At Q4’s end, a total of 19 of the hedge funds tracked by Insider Monkey were bullish on this stock, a change of 6% from one quarter earlier. Below, you can check out the change in hedge fund sentiment towards DRQ over the last 14 quarters. So, let’s check out which hedge funds were among the top holders of the stock and which hedge funds were making big moves.
Among these funds, Fisher Asset Management held the most valuable stake in Dril-Quip, Inc. (NYSE:DRQ), which was worth $51 million at the end of the fourth quarter. On the second spot was GAMCO Investors which amassed $18.6 million worth of shares. Moreover, Renaissance Technologies, Millennium Management, and TVR Capital were also bullish on Dril-Quip, Inc. (NYSE:DRQ), allocating a large percentage of their portfolios to this stock.
As one would reasonably expect, some big names were breaking ground themselves. TVR Capital, managed by Thiru Ramakrishnan, established the biggest position in Dril-Quip, Inc. (NYSE:DRQ). TVR Capital had $6.3 million invested in the company at the end of the quarter. Sara Nainzadeh’s Centenus Global Management also initiated a $3 million position during the quarter. The other funds with new positions in the stock are Brandon Haley’s Holocene Advisors, Anand Parekh’s Alyeska Investment Group, and Andrew Feldstein and Stephen Siderow’s Blue Mountain Capital.
Let’s also examine hedge fund activity in other stocks – not necessarily in the same industry as Dril-Quip, Inc. (NYSE:DRQ) but similarly valued.

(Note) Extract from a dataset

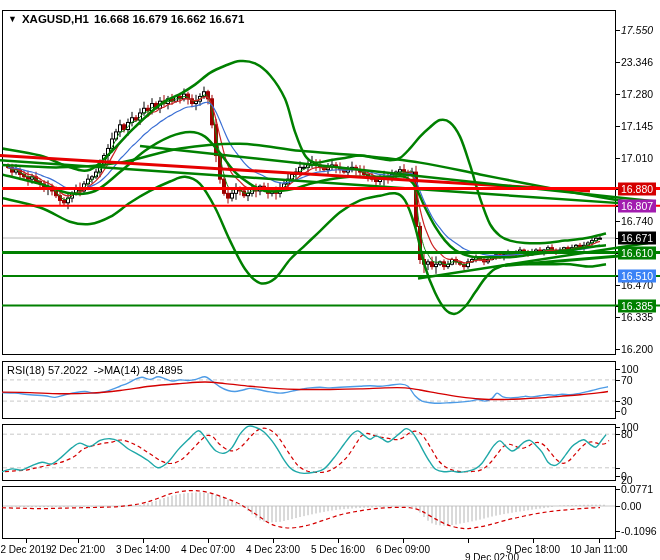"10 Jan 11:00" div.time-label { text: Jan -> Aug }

These stocks are Uniqure NV (NASDAQ:QURE), Presidio, Inc. (NASDAQ:PSDO), Beneficial Bancorp, Inc. (NASDAQ:BNCL), and Hercules Capital, Inc. (NYSE:HTGC). This group of stocks’ market values match DRQ’s market value.

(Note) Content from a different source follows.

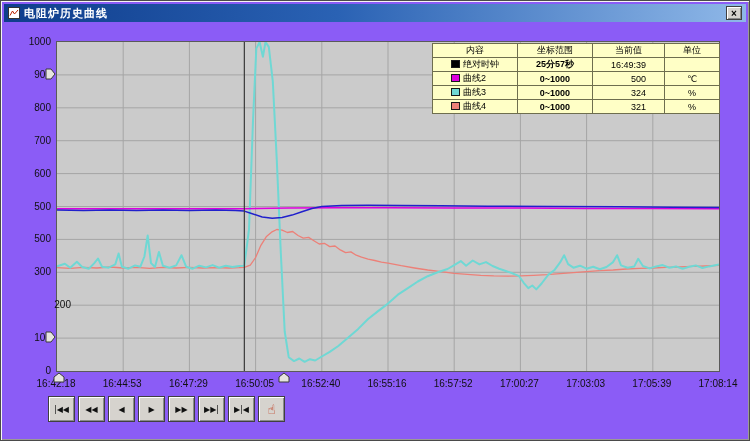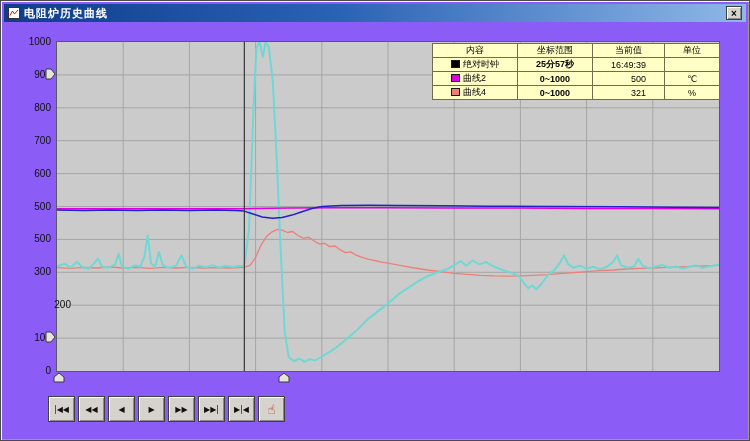"曲线3" tr { html: none -> <tr> <td><span></span><span>曲线3</span></td> <td>0~1000</td> <td>324</td> <td>%</td> </tr> }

|Ticker||No of HFs with positions||Total Value of HF Positions (x1000)||Change in HF Position|
View table here if you experience formatting issues.
As you can see these stocks had an average of 11.5 hedge funds with bullish positions and the average amount invested in these stocks was $96 million. That figure was $127 million in DRQ’s case. Uniqure NV (NASDAQ:QURE) is the most popular stock in this table. On the other hand Presidio, Inc. (NASDAQ:PSDO) is the least popular one with only 6 bullish hedge fund positions. Compared to these stocks Dril-Quip, Inc. (NYSE:DRQ) is more popular among hedge funds. Our calculations showed that top 15 most popular stocks) among hedge funds returned 24.2% through April 22nd and outperformed the S&P 500 ETF (SPY) by more than 7 percentage points. Hedge funds were also right about betting on DRQ as the stock returned 54% and outperformed the market by an even larger margin. Hedge funds were clearly right about piling into this stock relative to other stocks with similar market capitalizations.